= Claude C. Albritton =

Claude C. Albritton Jr. (1913–1988) was a geologist, professor, author, and university administrator.
He had an academic career at Southern Methodist University (SMU) where he retired as Warren B. Hamilton Professor of Geology.

==Education and career==
Albritton graduated from Southern Methodist University with an AB and BS in 1933. He then went to Harvard University to earn the AM and PhD in 1936. He was the Jay Backus Woodworth fellow at Harvard.

He joined the Department of Geology at Southern Methodist University in 1936.

He took leave from the university during World War II to serve with the U.S. Geological Survey, Military Geology Branch and Strategic Minerals Branch from 1942 to 1949.

Returning to SMU after the War he was promoted to professor and became Dean of the College Arts and Sciences, 1952–1957. He was named Warren B. Hamilton Professor of Geology in 1955.

Other administrative positions Albritton held at SMU were director of the graduate research center from 1961 to 1964, director of the Scientific Information Institute, 1964–72, and Dean of libraries, 1973–78. As Dean of libraries and Vice Provost for Library Development he supported construction of the N.L. Heroy Science Hall and the Science Information Center and expansion of the SMU library system including DeGolyer Western Library.

In 1966 Albritton co-founded the Institute for the Study of Earth and Man (ISEM) at SMU. He served as Senior scientist.

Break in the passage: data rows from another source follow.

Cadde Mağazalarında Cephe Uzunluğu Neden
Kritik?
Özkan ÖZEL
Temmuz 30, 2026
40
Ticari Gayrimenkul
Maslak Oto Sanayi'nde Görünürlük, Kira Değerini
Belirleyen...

He retired from teaching in 1979.

==Awards and honors==
- Phi Beta Kappa
- Archaeological Geology Division Award
- Memorial Issue.1989. History of the Earth Sciences Society
- Mary C. Rabbitt History and Philosophy of Geology Award 1983.
- National Book Award. Finalist, 1981 for The Abyss of Time.
- Claude C. Albritton Jr. Award- established to honor the memory of Albritton, Fellow of the Geological Society of America and a founding member of the Geoarchaeology Division.
- A.S.W. Rosenbach Lectures in Bibliography. "Toward the Discovery of Time: Landmarks in Historical Geology." (1970).

==Selected publications==
- 1990. (with Brooks, James E., and others) "Origin of the Qattara Depression, Egypt." Geological Society of America Bulletin v. 102,: 952–960.
- 1989. Albritton, Claude C. Catastrophic Episodes in Earth History. London: Chapman and Hall.
- 1980. Albritton, Claude C. The Abyss of Time, Changing Conceptions of the Earth’s Antiquity After the Sixteenth Century. San Francisco, CA: Freeman, Cooper.
- 1975. Albritton, Claude C., editor. Philosophy of Geohistory, 1785-1970. . Stroudsburg, Pa: Dowden, Hutchinson & Ross.
- 1978. Albritton, Claude C, and Peter William Bretsky. History of Geology. New York: Arno Press.
- 1967. Albritton, Claude C. editor, Geological Society of America, M. King Hubbert, Leonard G Wilson, Norman D Newell, and Nelson Goodman. 1967. Uniformity and Simplicity: A Symposium on the Principle of the Uniformity of Nature. New York: Geological Society of America.
- 1963. Albritton, Claude C. editor, Geological Society of America. 1963. The Fabric of Geology. Reading, Mass: Addison-Wesley.
- 1955. Albritton, Claude C., Wendorf, Fred, and Krieger, A D. The Midland discovery—A report on the Pleistocene human remains from Midland, Texas. Austin, University of Texas Press.
- 1942. Albritton, Claude C. "Dinosaur tracks near Comanche, Texas." Field and Laboratory, v. 10: 160–181.
- 1943. Albritton, Claude C. and Bryan, Kirk. Soil phenomena as evidence of climatic changes: American Journal of Science, v. 241, p. 469-490.
- 1939. Albritton, Claude C. and Bryan, Kirk. "Quaternary stratigraphy in the Davis Mountains, Trans-Pecos Texas." Geological Society of America Bulletin, v. 50, p. 1423-1474.
- 1936. Albritton, Claude C. and Boon, J. D. "Meteorite craters and their possible relationship to cryptovolcanic structures." Field and Laboratory v. 5, p. 1-9.